Saved entries:
+--

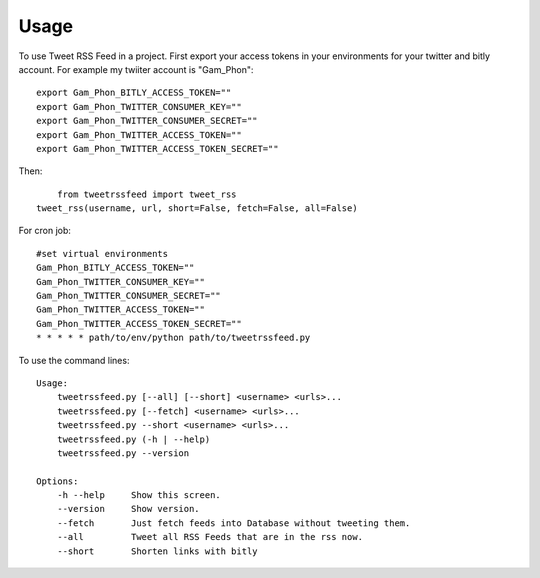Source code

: ========
Usage
========

To use Tweet RSS Feed in a project. First export your access tokens in your environments for your twitter and bitly account. For example my twiiter account is "Gam_Phon"::

    export Gam_Phon_BITLY_ACCESS_TOKEN=""
    export Gam_Phon_TWITTER_CONSUMER_KEY=""
    export Gam_Phon_TWITTER_CONSUMER_SECRET=""
    export Gam_Phon_TWITTER_ACCESS_TOKEN=""
    export Gam_Phon_TWITTER_ACCESS_TOKEN_SECRET=""

Then::

	from tweetrssfeed import tweet_rss
    tweet_rss(username, url, short=False, fetch=False, all=False)

For cron job::

    #set virtual environments 
    Gam_Phon_BITLY_ACCESS_TOKEN=""
    Gam_Phon_TWITTER_CONSUMER_KEY=""
    Gam_Phon_TWITTER_CONSUMER_SECRET=""
    Gam_Phon_TWITTER_ACCESS_TOKEN=""
    Gam_Phon_TWITTER_ACCESS_TOKEN_SECRET=""
    * * * * * path/to/env/python path/to/tweetrssfeed.py


To use the command lines::

    Usage:
        tweetrssfeed.py [--all] [--short] <username> <urls>...
        tweetrssfeed.py [--fetch] <username> <urls>...
        tweetrssfeed.py --short <username> <urls>...
        tweetrssfeed.py (-h | --help)
        tweetrssfeed.py --version

    Options:
        -h --help     Show this screen.
        --version     Show version.
        --fetch       Just fetch feeds into Database without tweeting them.
        --all         Tweet all RSS Feeds that are in the rss now.
        --short       Shorten links with bitly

+--

__Problem__
In transcribing the lines above, omit the images and keep all else exact.

__Written answer__
Source code

: ========
Usage
========

To use Tweet RSS Feed in a project. First export your access tokens in your environments for your twitter and bitly account. For example my twiiter account is "Gam_Phon"::

    export Gam_Phon_BITLY_ACCESS_TOKEN=""
    export Gam_Phon_TWITTER_CONSUMER_KEY=""
    export Gam_Phon_TWITTER_CONSUMER_SECRET=""
    export Gam_Phon_TWITTER_ACCESS_TOKEN=""
    export Gam_Phon_TWITTER_ACCESS_TOKEN_SECRET=""

Then::

	from tweetrssfeed import tweet_rss
    tweet_rss(username, url, short=False, fetch=False, all=False)

For cron job::

    #set virtual environments 
    Gam_Phon_BITLY_ACCESS_TOKEN=""
    Gam_Phon_TWITTER_CONSUMER_KEY=""
    Gam_Phon_TWITTER_CONSUMER_SECRET=""
    Gam_Phon_TWITTER_ACCESS_TOKEN=""
    Gam_Phon_TWITTER_ACCESS_TOKEN_SECRET=""
    * * * * * path/to/env/python path/to/tweetrssfeed.py


To use the command lines::

    Usage:
        tweetrssfeed.py [--all] [--short] <username> <urls>...
        tweetrssfeed.py [--fetch] <username> <urls>...
        tweetrssfeed.py --short <username> <urls>...
        tweetrssfeed.py (-h | --help)
        tweetrssfeed.py --version

    Options:
        -h --help     Show this screen.
        --version     Show version.
        --fetch       Just fetch feeds into Database without tweeting them.
        --all         Tweet all RSS Feeds that are in the rss now.
        --short       Shorten links with bitly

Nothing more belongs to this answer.